National Institute of Advanced Industrial Science and Technology (AIST), Japan
Abstract: In this keynote talk, we describe two crowdsourcing-based web services, PodCastle (http://en.podcastle.jp for the English version and http://podcastle.jp for the Japanese version) and Songle (http://songle.jp). PodCastle and Songle collect voluntary contributions by anonymous users in order to improve the experiences of users listening to speech and music content available on the web. These services use automatic speech-recognition and music-understanding technologies to provide content analysis results, such as full-text speech transcriptions and music scene descriptions, that let users enjoy content-based multimedia retrieval and active browsing of speech and music signals without relying on metadata.
When automatic content analysis is used, however, errors are inevitable. PodCastle and Songle therefore provide an efficient error correction interface that let users easily correct errors by selecting from a list of candidate alternatives. Through these corrections, users gain a real sense of contributing for their own benefit and that of others and can be further motivated to contribute by seeing corrections made by other users.

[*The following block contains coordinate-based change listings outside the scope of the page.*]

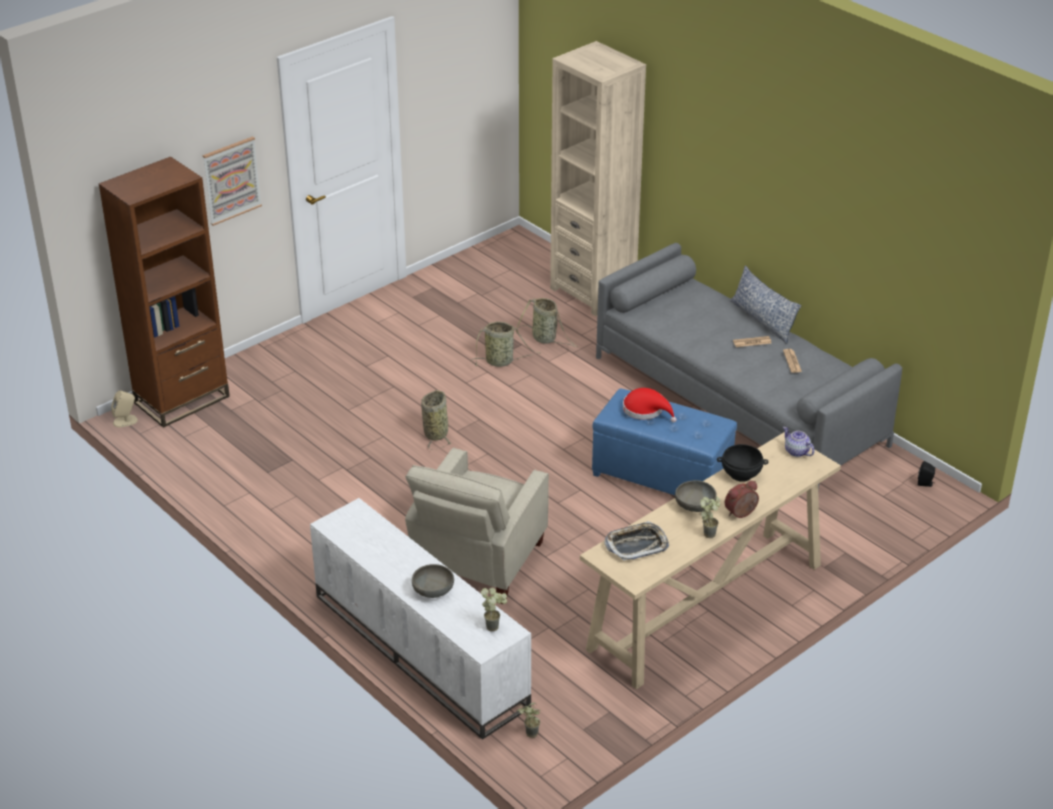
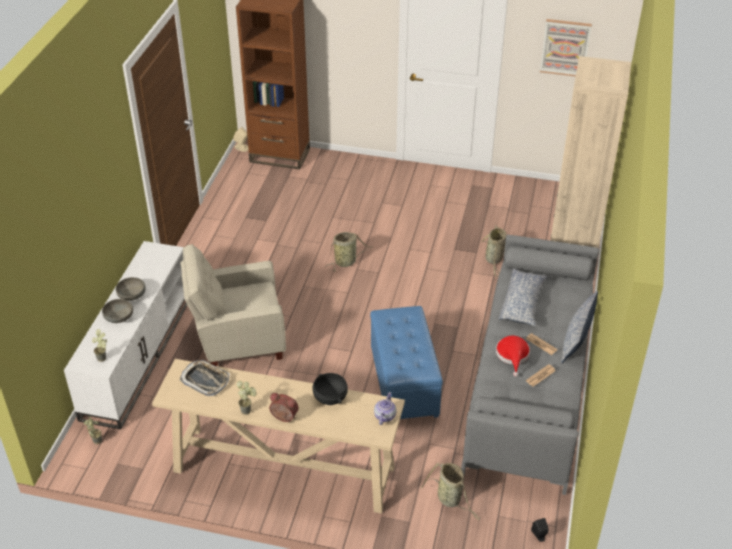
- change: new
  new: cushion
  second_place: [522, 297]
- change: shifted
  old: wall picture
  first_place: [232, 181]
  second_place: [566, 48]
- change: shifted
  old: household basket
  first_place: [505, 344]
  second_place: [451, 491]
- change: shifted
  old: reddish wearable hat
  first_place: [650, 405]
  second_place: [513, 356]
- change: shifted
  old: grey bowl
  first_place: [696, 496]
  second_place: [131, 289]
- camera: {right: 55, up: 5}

Our services promote the popularization and use of speech-recognition and music-understanding technologies by raising user awareness. Users can grasp the nature of those technologies just by seeing results obtained when the technologies applied to speech data and songs available on the web.
Bio: Masataka Goto received the Doctor of Engineering degree from Waseda University, Japan, in 1998. He is currently a Prime Senior Researcher and the Leader of the Media Interaction Group at the National Institute of Advanced Industrial Science and Technology (AIST), Japan. He serves concurrently as a Visiting Professor at the Institute of Statistical Mathematics, an Associate Professor (Cooperative Graduate School Program) in the Graduate School of Systems and Information Engineering, University of Tsukuba, and a Project Manager of the MITOH Program (the Exploratory IT Human Resources Project) by the Information Technology Promotion Agency (IPA).
In 1992 he was one of the first to start work on automatic music understanding, and has since been at the forefront of research in music technologies and music interfaces based on those technologies. Since 1998 he has also worked on speech recognition interfaces. He has published more than 180 papers in refereed journals and international conferences. Over the past 20 years, he has received 27 awards, including the Young Scientists' Prize, the Commendation for Science and Technology by the Minister of Education, Culture, Sports, Science and Technology. He has served as a committee member of over 80 scientific societies and conferences and was the Chair of the IPSJ Special Interest Group on Music and Computer (SIGMUS) in 2007 and 2008 and the General Chair of the 10th International Society for Music Information Retrieval Conference (ISMIR 2009).